Greece’s 2004 triumph was a giant upset. Make that a series of upsets, as the Greeks twice defeated France, the host nation and reigning champion, and beat Euro 2004’s best team, the Czech Republic, en route to its first international title.

A nation that had never won a single game at a major tournament, Greece was regarded as a soft touch and routinely troubled by indiscipline and infighting. But it was transformed by the veteran German coach Otto Rehhagel.

“King Otto” instilled organization, discipline and a strong work ethic. The team won ugly, but it was a nightmare to play against. Nothing gave the Greeks more pleasure than watching the air drain out of puffed-up opponents. Faced with banks of blue and white jerseys, harried in the midfield and with dedicated defenders stalking their attackers, other teams were reduced to disaffected spectators.

Although Greek scoring chances were rare, the team excelled at the most effective tool of the underdog’s arsenal: the set piece, winning the semifinal and final with headers from corner kicks. In the semifinal, the Greeks took advantage of a silver goal (a form of sudden death that allowed an opponent the remainder of an overtime period to tie the score). Traianos Dellas ghosted between a pair of Czech defenders to head home a corner at the end of the first 15-minute overtime.

“I realized when we were given the corner that exactly 14 minutes 36 seconds of overtime had been played,” Dellas said. “I said to myself that now we must do it. Someone heard me.”

For the Russia midfielder Andrei Arshavin, Euro 2008 began with a two-game suspension for violent conduct in a qualifier. Guus Hiddink, Russia’s Dutch coach with a reputation for creating overachieving national teams (most recently South Korea and Australia), saw something special in Arshavin, who resembled a cartoon throwback to another era: a bowl haircut, rosy cheeks and uniforms that looked like a big brother’s hand-me-downs.

But what talent. He had a low center of gravity, magnetic ball control, a rocket of a shot and a willingness to try anything.

Arshavin scored in a 2-0 win over Sweden to secure a quarterfinal matchup with the Netherlands, one of Hiddink’s former employers.

“When I’m a traitor, I like to be a very good traitor,” Hiddink said before the game. “I want to be the traitor of the year in Holland.”

A late Ruud van Nistelrooy goal for the Netherlands sent the game into overtime at 1-1. Then Arshavin popped up in spectacular fashion.
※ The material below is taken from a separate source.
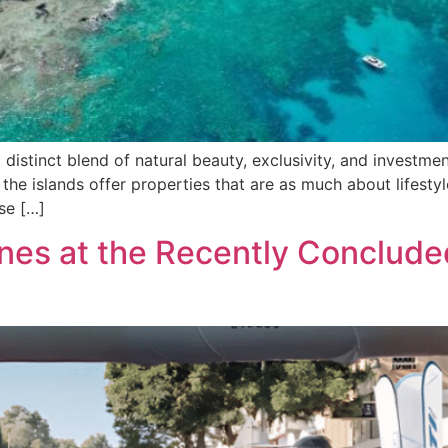
 distinct blend of natural beauty, exclusivity, and investmen
 the islands offer properties that are as much about lifesty
use […]
ines at the Recently Conclude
First, he tore down the left flank to the endline, turned and sublimely chipped his defender, giving Dmitri Torbinski the ball to back-heel into the net. Then Arshavin settled matters with a low drive that nutmegged keeper Edwin van der Sar. Arshavin gave a comical shrug for the camera, before pressing an index finger to his lips.

Russia lost its semifinal, 3-0, to the eventual champion, Spain, which had a stockpile of midfield tyros of its own. That winter, Arshavin moved from Zenit St. Petersburg to England, treating fans to occasional brilliance before he faded and headed home, where he made headlines exiting a strip club on horseback.

The 1976 European Championship was the last to have only four teams — and the first decided on a penalty shootout.

West Germany and Czechoslovakia were deadlocked after 120 minutes. The Czechs went ahead, 4-3, in penalty kicks when Uli Hoeness fired his shot over the bar. Enter Antonin Panenka. He made a long run-up and goalie Sepp Maier committed early; what followed has been variously described as a spoon, a shovel, a slice, a chip or a gently lofted shot that floated over the line and plopped into the back of the net. These days, fans simply call it a Panenka. Czechoslovakia won the tournament.

Panenka hadn’t had a sudden inspiration. He had been practicing his specialty during training sessions with his goalkeeper, according to Ben Lyttleton’s book and blog, “Twelve Yards.”

“My run-up was always longer to gain a bit of extra time, and faster so the goalkeeper doesn’t have a chance to change direction,” Panenka told Lyttleton. “The shot should not be too fast; you have to chip the ball so it glides.

“I always tried to entertain fans, to do something unexpected so they could talk about it after matches,” he said. “And all my goals, all my assists and passes have been forgotten because of this penalty. So, I am obviously proud of the penalty, but also a little bit sorry, too.”